Éloge de la lenteur

Luca Ambrosi

Hier, j’ai fait la course qui m’a semblé la plus difficile depuis plusieurs mois, c’est-à-dire la plus lente. En effet, ma coach m’a expliqué que je suis dans un cycle de récupération et que mes courses seront très différentes pour les prochaines semaines. Comme n’importe quelle machine, le corps ne peut pas rouler à une cadence intense constamment, il a besoin de période de ralentissement. Avec l’automne qui s’installe, j’avoue ne pas être triste de ce programme.

Mais en partant faire la tortue hier, j’ai réalisé à quel point c’est plus demandant de se ralentir que de se pousser à accélérer. Je suis si habituée à devoir augmenter la cadence que de la diminuer me demande une concentration continue. Et, tout en contrôlant mon rythme, je pensais au parallèle évident que je pouvais faire avec ma vie en général.

Je suis une personne énergique, qui a de la drive comme on dit. Alors, pour moi, d’être à fond dans quelque chose, ça n’a rien d’épuisant, au contraire ça me stimule. Par contre, il y a un certain temps, j’ai dû apprendre à trouver des équivalents pour relaxer, me détendre, pour balancer le tout, trouver un juste milieu.
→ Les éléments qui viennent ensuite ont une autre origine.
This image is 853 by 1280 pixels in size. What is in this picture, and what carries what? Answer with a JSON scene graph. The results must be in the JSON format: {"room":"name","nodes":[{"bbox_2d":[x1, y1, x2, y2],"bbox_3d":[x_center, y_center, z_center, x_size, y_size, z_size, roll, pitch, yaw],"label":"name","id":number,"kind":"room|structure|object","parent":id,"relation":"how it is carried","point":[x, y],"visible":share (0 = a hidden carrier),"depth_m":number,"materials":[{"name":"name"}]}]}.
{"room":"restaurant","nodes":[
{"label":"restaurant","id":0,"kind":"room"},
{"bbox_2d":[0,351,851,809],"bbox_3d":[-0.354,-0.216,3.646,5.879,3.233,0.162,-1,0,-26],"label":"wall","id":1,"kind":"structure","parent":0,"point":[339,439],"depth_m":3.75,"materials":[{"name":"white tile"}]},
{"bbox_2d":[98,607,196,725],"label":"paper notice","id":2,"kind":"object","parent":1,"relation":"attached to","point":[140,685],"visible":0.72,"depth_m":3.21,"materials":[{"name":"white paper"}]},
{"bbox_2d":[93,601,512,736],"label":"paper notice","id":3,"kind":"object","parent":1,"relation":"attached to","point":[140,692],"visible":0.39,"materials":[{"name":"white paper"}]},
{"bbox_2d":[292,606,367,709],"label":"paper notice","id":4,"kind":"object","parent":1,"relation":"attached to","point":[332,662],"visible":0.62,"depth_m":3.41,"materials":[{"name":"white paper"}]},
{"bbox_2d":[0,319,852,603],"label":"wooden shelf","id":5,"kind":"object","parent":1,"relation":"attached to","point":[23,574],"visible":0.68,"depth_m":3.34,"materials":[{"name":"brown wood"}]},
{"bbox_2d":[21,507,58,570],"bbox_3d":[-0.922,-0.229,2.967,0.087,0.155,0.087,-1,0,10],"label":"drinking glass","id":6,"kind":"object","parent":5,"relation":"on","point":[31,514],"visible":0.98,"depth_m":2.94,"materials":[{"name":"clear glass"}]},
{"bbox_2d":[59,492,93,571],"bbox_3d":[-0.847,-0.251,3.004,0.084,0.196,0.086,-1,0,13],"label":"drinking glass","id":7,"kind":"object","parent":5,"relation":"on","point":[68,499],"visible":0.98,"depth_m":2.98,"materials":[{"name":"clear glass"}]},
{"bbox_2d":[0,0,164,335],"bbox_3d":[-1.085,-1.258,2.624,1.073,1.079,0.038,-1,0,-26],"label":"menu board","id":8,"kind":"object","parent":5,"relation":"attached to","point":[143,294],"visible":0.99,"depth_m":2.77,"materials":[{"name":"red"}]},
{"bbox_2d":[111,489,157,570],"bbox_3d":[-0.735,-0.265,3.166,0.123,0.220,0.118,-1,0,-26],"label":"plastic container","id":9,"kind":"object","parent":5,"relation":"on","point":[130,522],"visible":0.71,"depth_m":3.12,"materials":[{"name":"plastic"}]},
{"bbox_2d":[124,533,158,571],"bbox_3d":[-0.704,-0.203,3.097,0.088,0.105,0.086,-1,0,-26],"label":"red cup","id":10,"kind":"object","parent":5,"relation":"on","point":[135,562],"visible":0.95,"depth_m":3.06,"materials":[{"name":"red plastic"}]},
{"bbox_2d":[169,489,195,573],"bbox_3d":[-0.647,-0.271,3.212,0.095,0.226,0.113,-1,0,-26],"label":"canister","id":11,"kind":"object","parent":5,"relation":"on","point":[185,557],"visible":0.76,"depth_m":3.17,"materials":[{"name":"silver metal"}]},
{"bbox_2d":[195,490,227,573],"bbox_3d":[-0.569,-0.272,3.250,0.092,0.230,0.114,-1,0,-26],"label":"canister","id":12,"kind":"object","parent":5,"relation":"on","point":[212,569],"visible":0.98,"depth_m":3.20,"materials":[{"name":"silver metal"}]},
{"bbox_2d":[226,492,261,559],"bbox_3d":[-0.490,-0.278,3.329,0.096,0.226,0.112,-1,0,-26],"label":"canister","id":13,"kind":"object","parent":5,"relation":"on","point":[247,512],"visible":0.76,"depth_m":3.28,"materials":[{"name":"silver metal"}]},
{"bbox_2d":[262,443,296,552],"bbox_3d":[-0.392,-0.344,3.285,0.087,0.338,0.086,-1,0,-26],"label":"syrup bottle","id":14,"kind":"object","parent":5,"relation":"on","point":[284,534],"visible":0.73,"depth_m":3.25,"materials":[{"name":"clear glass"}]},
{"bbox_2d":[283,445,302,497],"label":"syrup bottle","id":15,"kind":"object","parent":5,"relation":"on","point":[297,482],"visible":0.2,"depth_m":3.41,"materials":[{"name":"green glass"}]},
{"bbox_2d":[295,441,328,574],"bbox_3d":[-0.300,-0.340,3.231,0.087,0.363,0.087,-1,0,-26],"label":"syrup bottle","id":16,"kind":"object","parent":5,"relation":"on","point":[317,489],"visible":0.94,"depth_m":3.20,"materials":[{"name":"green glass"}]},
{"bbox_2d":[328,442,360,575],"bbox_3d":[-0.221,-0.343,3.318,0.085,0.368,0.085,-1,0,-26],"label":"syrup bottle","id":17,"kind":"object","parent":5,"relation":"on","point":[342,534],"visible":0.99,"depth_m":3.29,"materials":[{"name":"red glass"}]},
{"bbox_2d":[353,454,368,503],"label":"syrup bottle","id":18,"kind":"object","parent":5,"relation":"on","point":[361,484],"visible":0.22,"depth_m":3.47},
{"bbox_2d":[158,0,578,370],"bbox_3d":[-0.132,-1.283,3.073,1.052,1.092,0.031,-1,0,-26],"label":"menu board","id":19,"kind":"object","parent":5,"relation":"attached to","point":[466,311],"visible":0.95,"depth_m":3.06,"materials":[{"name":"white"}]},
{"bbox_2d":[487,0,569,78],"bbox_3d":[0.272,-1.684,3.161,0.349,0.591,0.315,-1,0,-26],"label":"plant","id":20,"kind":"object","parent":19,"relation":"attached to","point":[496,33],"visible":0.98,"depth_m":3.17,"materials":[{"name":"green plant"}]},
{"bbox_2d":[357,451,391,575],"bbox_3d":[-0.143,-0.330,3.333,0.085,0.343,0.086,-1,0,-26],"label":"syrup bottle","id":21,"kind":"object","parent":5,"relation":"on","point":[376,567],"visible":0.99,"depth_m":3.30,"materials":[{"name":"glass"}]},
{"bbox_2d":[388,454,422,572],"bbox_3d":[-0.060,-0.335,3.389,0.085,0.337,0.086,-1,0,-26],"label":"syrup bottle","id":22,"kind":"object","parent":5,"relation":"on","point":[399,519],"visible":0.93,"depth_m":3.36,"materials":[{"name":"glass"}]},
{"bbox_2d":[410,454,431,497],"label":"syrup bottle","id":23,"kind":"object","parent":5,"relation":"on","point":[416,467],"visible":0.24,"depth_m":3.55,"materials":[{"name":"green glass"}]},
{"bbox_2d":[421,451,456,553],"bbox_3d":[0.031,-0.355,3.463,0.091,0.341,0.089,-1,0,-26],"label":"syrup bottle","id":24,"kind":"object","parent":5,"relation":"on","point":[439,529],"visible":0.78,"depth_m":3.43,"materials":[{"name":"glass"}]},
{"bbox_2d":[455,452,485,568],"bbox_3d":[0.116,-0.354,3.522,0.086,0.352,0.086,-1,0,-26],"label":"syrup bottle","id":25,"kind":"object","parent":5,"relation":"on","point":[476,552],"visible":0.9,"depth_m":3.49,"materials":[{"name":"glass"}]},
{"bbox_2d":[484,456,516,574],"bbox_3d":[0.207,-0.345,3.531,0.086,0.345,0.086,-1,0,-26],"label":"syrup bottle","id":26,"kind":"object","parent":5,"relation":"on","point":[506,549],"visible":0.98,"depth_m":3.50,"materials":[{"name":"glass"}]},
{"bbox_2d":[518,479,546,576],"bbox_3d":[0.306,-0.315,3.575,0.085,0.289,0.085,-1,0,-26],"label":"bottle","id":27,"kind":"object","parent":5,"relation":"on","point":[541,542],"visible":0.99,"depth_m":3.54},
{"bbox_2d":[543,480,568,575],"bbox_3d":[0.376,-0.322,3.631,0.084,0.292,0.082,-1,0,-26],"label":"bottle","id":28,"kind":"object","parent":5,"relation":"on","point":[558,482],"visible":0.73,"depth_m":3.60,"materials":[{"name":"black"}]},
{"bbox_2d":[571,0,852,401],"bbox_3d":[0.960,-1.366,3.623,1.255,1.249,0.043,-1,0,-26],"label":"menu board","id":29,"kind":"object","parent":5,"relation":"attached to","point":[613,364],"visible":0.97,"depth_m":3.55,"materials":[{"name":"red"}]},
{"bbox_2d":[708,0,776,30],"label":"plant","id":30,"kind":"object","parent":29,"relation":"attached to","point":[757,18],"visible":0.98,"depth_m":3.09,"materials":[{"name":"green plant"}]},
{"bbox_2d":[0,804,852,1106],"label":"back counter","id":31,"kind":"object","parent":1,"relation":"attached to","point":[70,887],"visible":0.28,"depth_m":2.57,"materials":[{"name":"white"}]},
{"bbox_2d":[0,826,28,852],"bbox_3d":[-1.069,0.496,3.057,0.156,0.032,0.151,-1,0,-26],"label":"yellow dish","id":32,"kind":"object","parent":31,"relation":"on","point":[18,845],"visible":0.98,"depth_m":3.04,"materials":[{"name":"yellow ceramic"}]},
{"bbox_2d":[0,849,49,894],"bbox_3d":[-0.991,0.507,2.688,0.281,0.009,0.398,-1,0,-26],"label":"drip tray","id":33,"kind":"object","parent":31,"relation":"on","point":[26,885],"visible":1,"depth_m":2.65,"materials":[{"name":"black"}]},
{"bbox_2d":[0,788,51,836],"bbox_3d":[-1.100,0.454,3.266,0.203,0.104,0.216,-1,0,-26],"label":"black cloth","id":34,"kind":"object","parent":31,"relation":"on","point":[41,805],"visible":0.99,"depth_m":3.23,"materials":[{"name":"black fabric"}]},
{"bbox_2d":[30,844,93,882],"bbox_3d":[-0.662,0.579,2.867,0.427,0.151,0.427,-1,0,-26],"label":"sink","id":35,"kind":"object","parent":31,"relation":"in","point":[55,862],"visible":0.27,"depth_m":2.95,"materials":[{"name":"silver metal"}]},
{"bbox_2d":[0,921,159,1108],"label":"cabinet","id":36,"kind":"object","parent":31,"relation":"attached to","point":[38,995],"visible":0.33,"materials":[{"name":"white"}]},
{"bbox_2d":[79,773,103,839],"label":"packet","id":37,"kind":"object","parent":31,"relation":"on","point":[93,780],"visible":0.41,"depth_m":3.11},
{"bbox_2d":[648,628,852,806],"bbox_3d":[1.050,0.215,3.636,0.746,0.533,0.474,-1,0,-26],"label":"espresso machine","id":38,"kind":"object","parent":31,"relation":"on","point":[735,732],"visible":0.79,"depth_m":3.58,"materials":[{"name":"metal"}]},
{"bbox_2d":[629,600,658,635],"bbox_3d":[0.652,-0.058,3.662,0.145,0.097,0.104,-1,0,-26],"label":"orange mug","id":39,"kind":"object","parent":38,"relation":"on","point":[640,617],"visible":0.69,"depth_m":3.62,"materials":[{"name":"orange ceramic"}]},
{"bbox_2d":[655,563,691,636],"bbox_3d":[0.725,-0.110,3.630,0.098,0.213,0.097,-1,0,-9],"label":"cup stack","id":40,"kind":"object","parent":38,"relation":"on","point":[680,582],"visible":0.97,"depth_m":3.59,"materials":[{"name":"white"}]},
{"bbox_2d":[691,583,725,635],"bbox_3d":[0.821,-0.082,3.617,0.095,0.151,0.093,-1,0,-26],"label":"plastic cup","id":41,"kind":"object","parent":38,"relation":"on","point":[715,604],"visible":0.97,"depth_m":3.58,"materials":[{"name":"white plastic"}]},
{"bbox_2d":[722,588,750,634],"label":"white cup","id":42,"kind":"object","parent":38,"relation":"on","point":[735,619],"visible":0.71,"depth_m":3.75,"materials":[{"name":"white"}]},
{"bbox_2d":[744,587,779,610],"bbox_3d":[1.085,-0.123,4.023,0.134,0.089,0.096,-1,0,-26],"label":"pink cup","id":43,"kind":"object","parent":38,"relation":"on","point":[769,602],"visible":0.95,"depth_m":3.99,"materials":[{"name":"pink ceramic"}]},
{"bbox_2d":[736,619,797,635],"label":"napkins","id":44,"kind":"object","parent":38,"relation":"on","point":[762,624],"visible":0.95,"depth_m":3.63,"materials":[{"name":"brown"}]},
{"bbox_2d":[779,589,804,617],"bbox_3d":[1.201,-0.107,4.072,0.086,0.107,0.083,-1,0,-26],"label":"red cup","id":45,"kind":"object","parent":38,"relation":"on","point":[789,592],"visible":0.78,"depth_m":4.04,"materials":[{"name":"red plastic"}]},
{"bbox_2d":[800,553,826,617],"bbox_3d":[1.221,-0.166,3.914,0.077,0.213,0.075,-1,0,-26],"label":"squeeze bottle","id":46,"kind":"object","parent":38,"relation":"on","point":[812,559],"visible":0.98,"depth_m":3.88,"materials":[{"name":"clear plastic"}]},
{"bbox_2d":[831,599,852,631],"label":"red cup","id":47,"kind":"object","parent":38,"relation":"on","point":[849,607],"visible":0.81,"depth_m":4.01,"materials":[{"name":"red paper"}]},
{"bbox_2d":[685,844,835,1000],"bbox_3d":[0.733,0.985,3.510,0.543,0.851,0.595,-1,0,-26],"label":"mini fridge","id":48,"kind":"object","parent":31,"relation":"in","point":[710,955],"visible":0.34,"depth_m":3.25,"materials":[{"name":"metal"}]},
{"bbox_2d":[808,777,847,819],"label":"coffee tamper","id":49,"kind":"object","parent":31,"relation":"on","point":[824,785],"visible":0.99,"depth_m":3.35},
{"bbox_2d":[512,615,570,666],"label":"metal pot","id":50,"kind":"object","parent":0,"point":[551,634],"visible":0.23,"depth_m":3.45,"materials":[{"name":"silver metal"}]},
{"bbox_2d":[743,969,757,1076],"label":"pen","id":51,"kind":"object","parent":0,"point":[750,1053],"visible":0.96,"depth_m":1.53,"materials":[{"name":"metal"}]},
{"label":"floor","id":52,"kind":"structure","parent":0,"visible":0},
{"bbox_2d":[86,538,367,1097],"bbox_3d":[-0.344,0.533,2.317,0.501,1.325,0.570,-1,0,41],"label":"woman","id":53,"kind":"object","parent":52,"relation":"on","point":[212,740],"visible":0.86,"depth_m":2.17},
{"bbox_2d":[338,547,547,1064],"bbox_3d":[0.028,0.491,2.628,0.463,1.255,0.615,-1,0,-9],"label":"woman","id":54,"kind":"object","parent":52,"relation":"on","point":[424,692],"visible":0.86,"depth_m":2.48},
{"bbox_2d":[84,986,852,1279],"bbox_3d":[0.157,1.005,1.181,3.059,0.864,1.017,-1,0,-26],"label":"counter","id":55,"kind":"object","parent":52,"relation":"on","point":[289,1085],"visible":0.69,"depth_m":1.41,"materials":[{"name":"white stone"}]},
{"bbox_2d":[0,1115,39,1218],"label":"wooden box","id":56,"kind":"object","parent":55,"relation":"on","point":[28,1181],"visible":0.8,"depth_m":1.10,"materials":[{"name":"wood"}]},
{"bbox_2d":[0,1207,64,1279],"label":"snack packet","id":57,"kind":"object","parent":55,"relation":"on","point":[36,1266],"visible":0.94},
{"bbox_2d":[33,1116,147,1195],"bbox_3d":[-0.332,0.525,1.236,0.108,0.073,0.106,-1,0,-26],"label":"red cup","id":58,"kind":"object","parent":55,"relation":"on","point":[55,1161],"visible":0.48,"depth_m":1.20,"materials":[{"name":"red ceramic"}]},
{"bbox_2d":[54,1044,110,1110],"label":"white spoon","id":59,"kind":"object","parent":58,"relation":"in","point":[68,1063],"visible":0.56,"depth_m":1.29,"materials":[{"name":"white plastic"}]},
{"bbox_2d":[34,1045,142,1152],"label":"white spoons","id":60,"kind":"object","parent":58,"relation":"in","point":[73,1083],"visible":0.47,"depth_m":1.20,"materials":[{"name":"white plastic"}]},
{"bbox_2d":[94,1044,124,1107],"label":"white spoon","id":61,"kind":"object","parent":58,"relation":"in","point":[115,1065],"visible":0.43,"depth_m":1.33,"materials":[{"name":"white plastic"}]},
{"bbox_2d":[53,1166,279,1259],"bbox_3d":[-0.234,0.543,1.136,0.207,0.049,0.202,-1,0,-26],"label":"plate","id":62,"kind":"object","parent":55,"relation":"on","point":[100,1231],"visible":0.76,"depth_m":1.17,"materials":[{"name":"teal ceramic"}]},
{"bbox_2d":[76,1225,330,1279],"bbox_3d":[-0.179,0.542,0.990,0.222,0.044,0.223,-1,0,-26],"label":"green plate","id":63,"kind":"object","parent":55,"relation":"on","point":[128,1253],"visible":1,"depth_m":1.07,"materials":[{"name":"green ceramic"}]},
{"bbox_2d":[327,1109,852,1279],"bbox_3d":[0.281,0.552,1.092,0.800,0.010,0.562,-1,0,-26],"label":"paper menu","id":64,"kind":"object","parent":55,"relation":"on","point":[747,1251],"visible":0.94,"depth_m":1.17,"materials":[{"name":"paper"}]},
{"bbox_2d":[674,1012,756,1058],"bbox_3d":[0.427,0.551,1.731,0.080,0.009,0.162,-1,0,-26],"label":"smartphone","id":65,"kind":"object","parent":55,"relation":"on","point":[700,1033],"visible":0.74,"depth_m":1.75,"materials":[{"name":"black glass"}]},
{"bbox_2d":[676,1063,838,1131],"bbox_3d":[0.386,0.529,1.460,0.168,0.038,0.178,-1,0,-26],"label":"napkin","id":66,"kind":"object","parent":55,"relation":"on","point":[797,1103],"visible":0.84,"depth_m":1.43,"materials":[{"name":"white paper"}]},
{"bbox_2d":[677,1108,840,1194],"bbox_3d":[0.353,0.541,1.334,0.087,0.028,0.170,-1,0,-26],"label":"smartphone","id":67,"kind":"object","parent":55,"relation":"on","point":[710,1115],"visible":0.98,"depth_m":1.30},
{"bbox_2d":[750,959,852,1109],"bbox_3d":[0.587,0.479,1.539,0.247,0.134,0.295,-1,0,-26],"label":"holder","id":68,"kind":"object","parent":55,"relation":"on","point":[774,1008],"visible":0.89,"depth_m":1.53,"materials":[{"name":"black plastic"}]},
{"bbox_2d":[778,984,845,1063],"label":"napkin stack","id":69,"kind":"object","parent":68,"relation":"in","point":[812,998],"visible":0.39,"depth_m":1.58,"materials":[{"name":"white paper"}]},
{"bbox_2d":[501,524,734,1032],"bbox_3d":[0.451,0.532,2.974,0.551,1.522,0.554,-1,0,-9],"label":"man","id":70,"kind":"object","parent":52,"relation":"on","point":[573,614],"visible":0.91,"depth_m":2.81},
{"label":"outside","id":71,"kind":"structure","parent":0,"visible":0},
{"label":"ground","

Avoir des exutoires pour évacuer mon stress et ne pas être absorbée totalement pas les mêmes choses tout le temps.

Ça m’a pris un certain temps à comprendre cela et à trouver un équilibre qui me convenait, à moi. Pas ce qui est écrit dans les livres, pas un modèle tout fait, une recette en dix étapes faciles, non. Une routine, un éventail d’activités qui correspondaient à mon style personnel. Et maintenant que je l’ai trouvé, j’ai encore plein de choses à apprendre au sein de chaque élément de cette routine de vie.

Comme avec cet exercice tout en lenteur qui me force à me concentrer sur mon rythme cardiaque, qui m’amène à comprendre ma vitesse et sa cohérence avec les battements de mon cœur, habitué de battre à la chamade lorsque les foulées s’enchaînent. Ce fût exigeant de devoir me forcer à garder cette vitesse qui n’est pas naturelle mais réellement formateur. Et comme me l’expliquait celle qui produit mon programme, j’en bénéficierai dans ma progression.

Je suis maintenant capable de m’abandonner complètement aux plans de mon entraîneure, sans excès ni contrôle absolu. Une sorte de mélange entre la rigueur et l’écoute de soi. La fatigue, souvent plus mentale que physique, ne m’empêche plus de sortir mais je sais aussi quand mon corps ne suivra pas le tempo. Comprendre la différence entre une paresse de l’égo et un réel malaise physique…

Je n’aurais jamais cru en apprendre autant en me remettant à la course, ce sport qui peut paraître si simple pour plusieurs. Après tout, on ne fait que mettre un pied devant l’autre, ai-je déjà entendu! Mais à l’intérieur, un monde de connaissances se nourrit et grandit pour apporter une tonne de bénéfices à plusieurs niveaux.

C’est surement pour cette raison que, quand vous croisez un coureur, il a un sourire radieux au visage et dégage une énergie contagieuse. Il est empreint de passion, de fierté, d’estime et de reconnaissance envers la merveilleuse machine qu’est son corps et qui lui permet ce dépassement de soi purificateur. Faire un avec son corps, le chérir, l’écouter et le respecter, ça peut nous mener très loin!